Acknowledging that generative AI is still relatively immature, Forrester said technical executions could capitalize on a variety of use cases, including:

  • increasing developer productivity through text-to-code generation tools;
  • enabling visual designers to iterate and quickly ideate with a text-to-image generator;
  • empowering marketers to create product descriptions that match their preferred brand language and tone; And
  • Enhancing the appearance of officers by allowing synthetic avatars of themselves to appear in video without being recorded themselves.

“One of the most under-appreciated aspects of generative AI is its potential to enable more people to create software than ever before,” said Bob O’Donnell, founder and principal analyst at technology market research and consulting firm Technalysis Research in Foster City.

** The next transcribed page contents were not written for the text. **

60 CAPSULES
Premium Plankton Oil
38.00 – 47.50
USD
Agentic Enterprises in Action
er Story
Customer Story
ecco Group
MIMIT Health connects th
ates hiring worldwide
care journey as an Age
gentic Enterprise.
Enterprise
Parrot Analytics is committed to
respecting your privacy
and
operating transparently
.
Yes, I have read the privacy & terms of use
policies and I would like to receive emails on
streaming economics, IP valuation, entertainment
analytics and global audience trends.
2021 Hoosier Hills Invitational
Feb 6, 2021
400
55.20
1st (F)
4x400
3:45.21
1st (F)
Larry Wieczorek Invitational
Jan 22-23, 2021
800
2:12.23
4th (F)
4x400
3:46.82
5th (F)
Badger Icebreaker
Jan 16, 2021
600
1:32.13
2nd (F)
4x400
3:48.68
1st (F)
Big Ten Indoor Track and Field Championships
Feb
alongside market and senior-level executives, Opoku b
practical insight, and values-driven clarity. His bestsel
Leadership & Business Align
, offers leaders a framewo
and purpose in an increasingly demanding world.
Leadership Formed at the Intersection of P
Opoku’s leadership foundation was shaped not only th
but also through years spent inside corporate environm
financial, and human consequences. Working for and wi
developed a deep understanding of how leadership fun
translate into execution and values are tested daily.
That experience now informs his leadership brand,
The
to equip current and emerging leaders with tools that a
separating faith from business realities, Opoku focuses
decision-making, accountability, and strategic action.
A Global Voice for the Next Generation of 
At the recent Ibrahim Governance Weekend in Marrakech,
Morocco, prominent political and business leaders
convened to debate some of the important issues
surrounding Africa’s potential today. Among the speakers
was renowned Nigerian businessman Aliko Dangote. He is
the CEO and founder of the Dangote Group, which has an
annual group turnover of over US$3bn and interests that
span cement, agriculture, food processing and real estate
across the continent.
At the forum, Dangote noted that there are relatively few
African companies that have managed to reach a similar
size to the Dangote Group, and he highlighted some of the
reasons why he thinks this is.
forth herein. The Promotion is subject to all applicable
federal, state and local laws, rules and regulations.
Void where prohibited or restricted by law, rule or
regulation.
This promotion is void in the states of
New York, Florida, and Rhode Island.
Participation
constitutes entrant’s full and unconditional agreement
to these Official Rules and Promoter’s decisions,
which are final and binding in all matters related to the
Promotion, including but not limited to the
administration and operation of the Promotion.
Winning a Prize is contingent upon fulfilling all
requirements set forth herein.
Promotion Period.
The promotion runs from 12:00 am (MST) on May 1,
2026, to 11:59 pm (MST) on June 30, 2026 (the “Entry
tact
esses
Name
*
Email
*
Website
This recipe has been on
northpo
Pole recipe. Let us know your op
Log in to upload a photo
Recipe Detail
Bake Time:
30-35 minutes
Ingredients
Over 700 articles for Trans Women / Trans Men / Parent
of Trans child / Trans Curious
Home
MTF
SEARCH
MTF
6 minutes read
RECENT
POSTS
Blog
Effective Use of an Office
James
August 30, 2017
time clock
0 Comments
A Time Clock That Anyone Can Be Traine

Is.” , California.

“No-code, low-code development tools have been available for years, but you still need to be very technical to get them to work,” he told TechNewsWorld.

“One of the more interesting applications of generative AI is the ability to build code from details,” he continued. “It means that someone with an idea without programming expertise can do a lot of interesting things. It’s going to be incredibly impactful for businesses.

from excitement to magic

Forrester said that while generative AI is exciting today, the applications of tomorrow will seem like magic.

For example, a future analytics platform with embedded generative AI capabilities may allow a user to submit a query such as: “Create an infographic of our last year’s sales revenue, operating expenses, and customer satisfaction and summarize our last three Include an explanation for the trends that do.” Quarterly Report.


“AI now allows end users to make the leap from research to something much more useful — resolution,” Eliyahu said.

“And not just any kind of resolution, but resolution that is differentiated, rapid, personal and context-aware,” he continued. “At the end of the day, this is what people really want and need out of technology – tools for their requests, questions and problems to be understood and resolved immediately.”

Forrester admits that problems have plagued generative AI. Text generators can produce coherent nonsense, as well as have harmful biases baked into their data, it noted. Questions about copyright and intellectual property also remain unanswered.

“Beyond the potential for hallucinations, which we have seen in a lot of these models, AI is not going to be the solution to everything,” said Will Duffield, a policy analyst at the Cato Institute, a Washington, DC think tank. ,

“There’s always a risk of trying to overfit a new technology to solve problems it’s not yet designed to solve,” he told TechNewsWorld.

Seek General AI vendor input

Still, Forrester encourages tech executives to start experimenting with generative AI over the next six to nine months.

“It’s really important for organizations to start experimenting in this space and start engaging with their vendor partners to understand what they’re doing,” Curran advised. “Most vendors have something on their road map for how they are going to provide generative AI capability.”

He also recommended taking a broader look at the tech execution vendor landscape. “It’s a lot bigger than some of the players who have gotten all the attention over the last several months,” he said.